By the time they reached the area near Hǔtān's territory, Tòumíng had descended from Mars back into Earth's lower atmosphere. Still drunk, still hiccupping occasionally, but functional enough to give Eric directions.
"Left here—hic—then two blocks down—hic—stop at the corner."
Eric followed the directions, finally pulling over in a spot that gave Tòumíng a good vantage point of the surrounding area without being too obvious.
"You sure about this?" Eric asked, his tone suggesting he'd picked up on the fact that Tòumíng was about to do something potentially stupid.
"Hic—yeah. Thanks for the ride."
Tòumíng hopped out of the truck, his legs still slightly unsteady but improving with each passing minute as his enhanced metabolism processed the alcohol faster than a normal person's would.
Cupid's voice cut through immediately, worried and sharp. "How the fuck are you gonna beat Hǔtān looking like this? You're still drunk! You can barely walk straight!"
"It's fineeeeee," Tòumíng said, waving dismissively at his own chest like he was physically brushing away Cupid's concerns.
"It's fine! I just need to outlast him, right? Simpleeeee. Can't kill me. Schrödinger's Heart. Quantum superposition.
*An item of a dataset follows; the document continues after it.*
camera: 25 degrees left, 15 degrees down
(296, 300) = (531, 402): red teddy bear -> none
I'm basically invincible."
"That's not how—"
"Simplllleeee!" Tòumíng repeated, his slurred speech undermining his confident assertion.
He started walking, his path only slightly meandering, covering about three blocks through increasingly familiar territory. The streets got narrower, dirtier, more run-down. Gang tags appeared on walls. The people he passed gave him wary looks, clearly recognizing that he didn't belong here despite having lived nearby for years.
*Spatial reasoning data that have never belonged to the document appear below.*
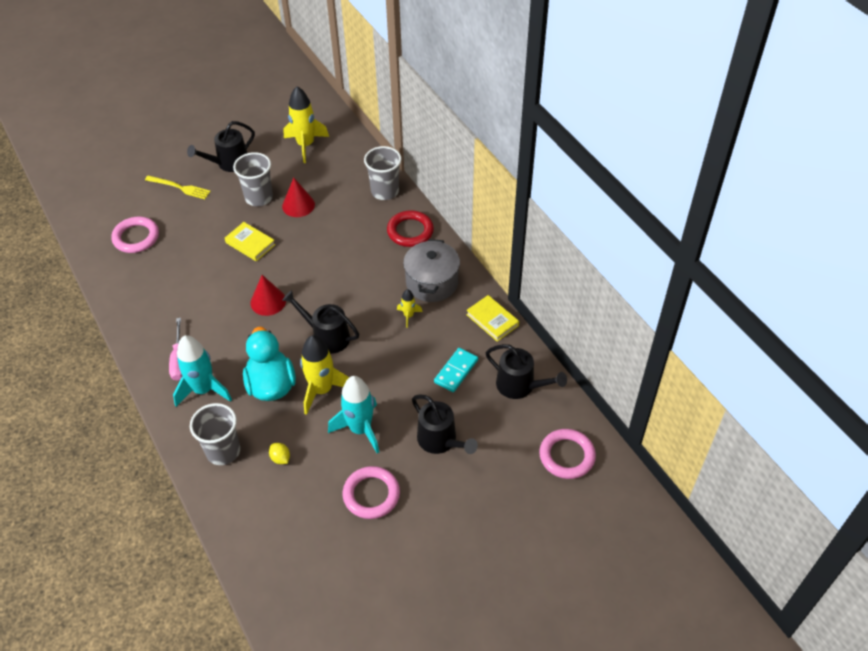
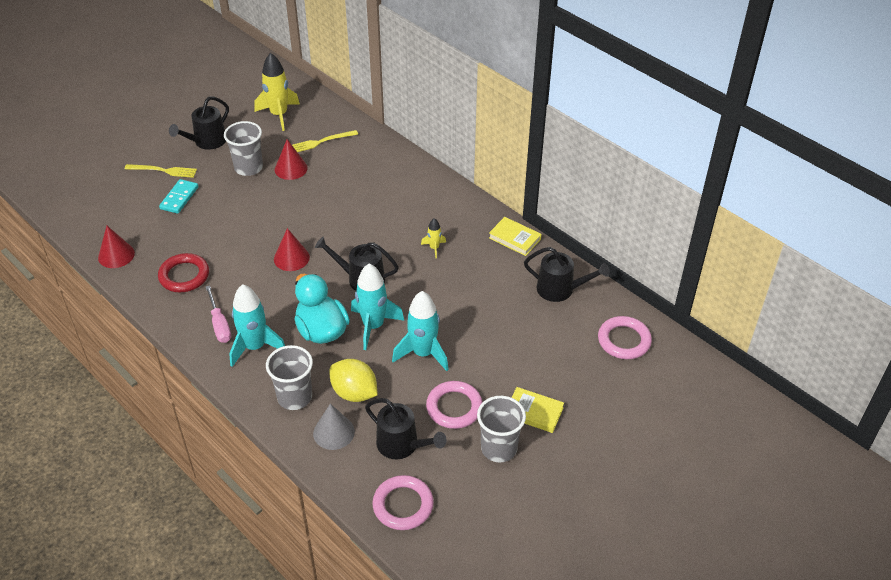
camera: 15 degrees left, 5 degrees down
(109, 269) = (116, 255): none -> red cone
(136, 237) = (134, 222): pink ring -> pink ring (403, 505)
(247, 496) = (334, 432): none -> grey cone
(250, 244) = (255, 210): yellow book -> yellow book (534, 412)
(280, 458) = (354, 393): yellow lemon -> yellow lemon, size x2.09
(322, 390) = (373, 326): yellow rocket -> turquoise rocket
(336, 181) = (321, 142): none -> yellow fork
(385, 191) = (372, 144): grey cup -> grey cup (499, 448)
(410, 231) = (409, 175): red ring -> red ring (184, 276)
(432, 282) = (446, 216): grey pot -> none
(440, 441) = (503, 349): black watering can -> black watering can (402, 445)
(456, 371) = (496, 287): turquoise domino -> turquoise domino (179, 198)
Eventually, he reached it.
Hǔtān's cover business. A moderately upscale establishment that served as a front for loan collection, gang meetings, and various other criminal enterprises. Tòumíng had been here dozens of times over the past three years, always with cash, always terrified, always hoping this month wouldn't be the month he came up short.
The exterior looked the same, red lanterns hanging from the awning, gold lettering on the windows, the faint smell of Sichuan cuisine drifting into the street.
Tòumíng took a deep breath, trying to steady himself, trying to channel the confidence from earlier when he'd been surrounded by his new vigilante friends and riding the high of the Naked Gun title.
"Okay," he said to himself, to Cupid, to the universe in general. "I'm doing this."